I'm running into a problem testing out Dataflow by running code like this from a Datalab cell.
import apache_beam as beam
# Pipeline options:
options = beam.options.pipeline_options.PipelineOptions()
gcloud_options = options.view_as(beam.options.pipeline_options.GoogleCloudOptions)
gcloud_options.job_name = 'test002'
gcloud_options.project = 'proj'
gcloud_options.staging_location = 'gs://staging'
gcloud_options.temp_location = 'gs://tmp'
# gcloud_options.region = 'europe-west2'
# Worker options:
worker_options = options.view_as(beam.options.pipeline_options.WorkerOptions)
worker_options.disk_size_gb = 30
worker_options.max_num_workers = 10
# Standard options:
options.view_as(beam.options.pipeline_options.StandardOptions).runner = 'DataflowRunner'
# options.view_as(beam.options.pipeline_options.StandardOptions).runner = 'DirectRunner'
# Pipeline:
PL = beam.Pipeline(options=options)
query = 'SELECT * FROM [bigquery-public-data:samples.shakespeare] LIMIT 10'
PL | 'read' >> beam.io.Read(beam.io.BigQuerySource(project='project', use_standard_sql=False, query=query))
| 'write' >> beam.io.WriteToText('gs://test/test2.txt', num_shards=1)
print "Complete"
There has been various successful attempts and a few that have failed.
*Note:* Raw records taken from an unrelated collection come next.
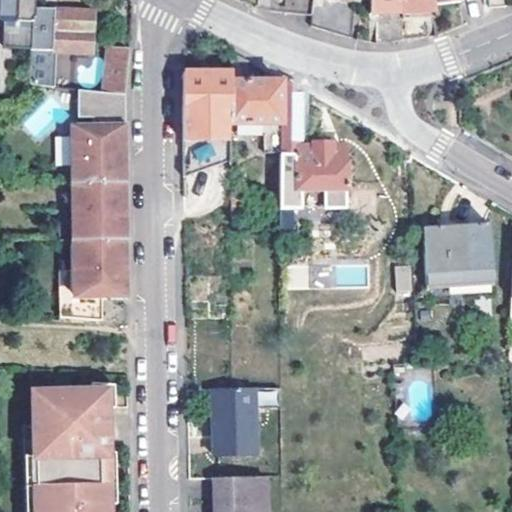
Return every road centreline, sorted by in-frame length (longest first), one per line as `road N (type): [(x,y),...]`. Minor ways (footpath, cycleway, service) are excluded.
road 1 (residential): [(172,0),(160,18),(152,75),(159,511)]
road 2 (residential): [(183,0),(285,49),(387,69)]
road 3 (residential): [(511,190),(415,131),(396,106),(387,69)]
road 4 (residential): [(387,69),(511,31)]
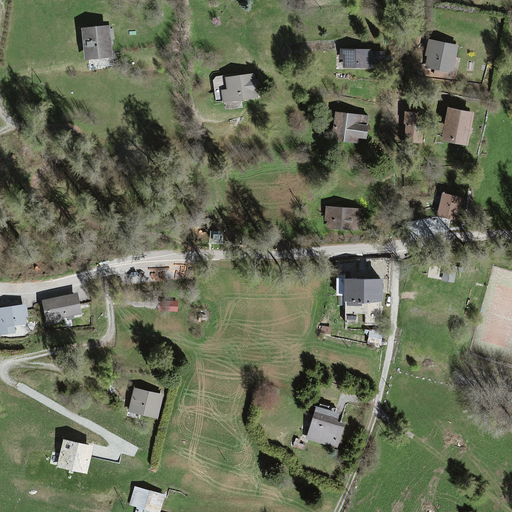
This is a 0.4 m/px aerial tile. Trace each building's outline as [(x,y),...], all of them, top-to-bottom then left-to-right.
[(109,26),(81,29),(85,60),(113,56),(109,26)] [(457,44),(427,40),(423,69),(453,73),(457,44)] [(371,50),(340,50),(340,70),(371,70),(371,50)] [(227,90),(221,91),(222,103),(258,99),(255,74),(226,78),(227,90)] [(473,111),(447,108),(442,142),(468,145),(473,111)] [(368,116),(334,112),(331,141),(365,145),(368,116)] [(423,119),(404,118),(403,143),(422,144),(423,119)] [(443,194),(438,216),(459,221),(464,199),(443,194)] [(360,207),(323,206),(323,232),(360,233),(360,207)] [(379,278),(345,279),(345,303),(380,301),(379,278)] [(78,294),(42,301),(46,323),(82,315),(78,294)] [(178,302),(160,299),(158,311),(177,313),(178,302)] [(28,305),(0,309),(0,334),(1,338),(17,336),(15,327),(31,325),(28,305)] [(163,396),(133,389),(127,414),(157,421),(163,396)] [(348,415),(315,405),(305,440),(338,449),(348,415)] [(93,447),(63,440),(57,467),(87,474),(88,471),(91,457),(93,447)] [(119,463),(91,457),(88,471),(116,478),(119,463)] [(161,511),(165,496),(132,488),(127,508),(136,510),(135,511),(161,511)]
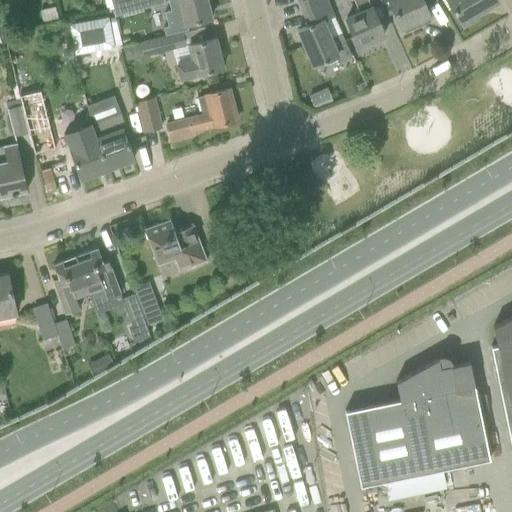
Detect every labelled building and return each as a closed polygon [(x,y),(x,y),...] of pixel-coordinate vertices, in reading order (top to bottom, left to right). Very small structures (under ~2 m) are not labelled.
[(209,19),(211,19),(206,3),(209,2),(208,0),(167,0),(170,11),(164,12),(167,26),(163,27),(164,35),(188,30),(187,24),(209,19)] [(322,22),(334,17),(326,0),(298,0),(310,25),(298,30),(314,66),(337,55),(322,22)] [(352,0),(358,11),(345,17),(350,28),(358,46),(361,45),(363,47),(372,43),(372,40),(384,35),(377,20),(387,16),(380,2),(379,0),(352,0)] [(389,0),(401,27),(403,27),(405,32),(419,26),(417,20),(428,15),(421,0),(389,0)] [(496,0),(447,0),(462,25),(476,16),(475,14),(497,1),(496,0)] [(123,1),(112,4),(112,5),(115,16),(127,13),(123,1)] [(54,6),(40,10),(43,22),(57,18),(54,6)] [(107,16),(70,23),(76,51),(113,44),(107,16)] [(215,38),(184,46),(181,33),(139,44),(142,57),(143,58),(173,51),(180,79),(222,68),(215,38)] [(139,44),(122,48),(125,61),(142,57),(139,44)] [(191,132),(236,120),(228,89),(196,97),(200,113),(166,122),(171,141),(192,136),(191,132)] [(152,97),(135,101),(138,113),(142,130),(159,126),(152,97)] [(13,138),(27,134),(20,106),(6,110),(13,138)] [(119,113),(90,124),(95,137),(107,168),(132,159),(132,160),(133,159),(126,141),(121,128),(124,127),(119,113)] [(47,118),(35,121),(40,143),(52,140),(47,118)] [(90,124),(64,134),(80,179),(82,178),(82,177),(107,168),(95,137),(90,124)] [(0,196),(27,191),(16,144),(0,147),(0,196)] [(193,224),(174,231),(169,219),(144,228),(156,263),(173,257),(179,271),(207,260),(193,224)] [(97,248),(74,256),(88,292),(95,311),(122,302),(121,299),(122,298),(120,292),(108,260),(102,262),(97,248)] [(74,297),(88,292),(74,256),(53,264),(58,278),(52,280),(64,313),(79,308),(74,297)] [(0,317),(15,314),(6,275),(0,276),(0,317)] [(130,325),(142,318),(134,295),(122,298),(121,299),(122,302),(130,325)] [(56,334),(53,323),(46,304),(33,309),(43,339),(56,334)] [(511,315),(492,327),(496,345),(491,346),(511,449),(511,315)] [(61,348),(74,344),(65,319),(53,323),(56,334),(61,348)] [(469,362),(451,366),(450,362),(450,361),(449,359),(447,358),(445,357),(443,356),(441,356),(439,357),(395,381),(399,399),(344,410),(360,485),(489,459),(469,362)]
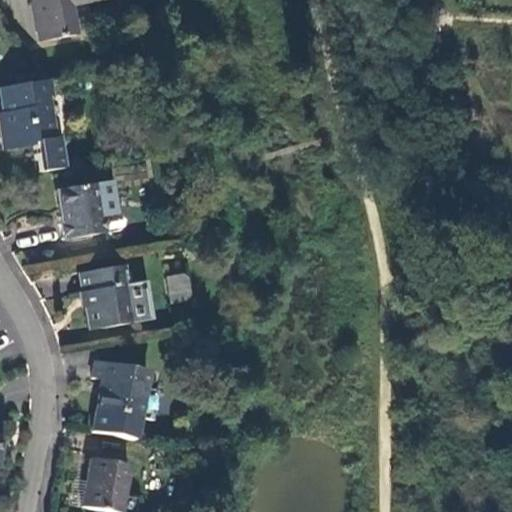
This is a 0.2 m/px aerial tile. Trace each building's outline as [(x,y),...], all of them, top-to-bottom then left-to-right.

This is fine and understood but what I don't understand is what I have done to change the SDK version from 2.9.0 to 2.0.0, as shown below. Could anyone point out what I've done and how to move back up to SDK version 2.9.0 please?
You can check which SDK version you'll use by running:
!pip freeze | grep beam
In your case this should return:
And just force the desired version (i.e. 2.9.0) by adding a cell on top:
!pip install apache-beam[gcp]==2.9.0
If you already submitted a job you might need to restart the kernel (reset session) for the change to take effect. There is a one-day difference between the jobs with different SDKs so my guess is that you or someone else changed the dependencies (assuming those were run from the same Datalab instance and notebook). Maybe without being aware of that (i.e. kernel restart).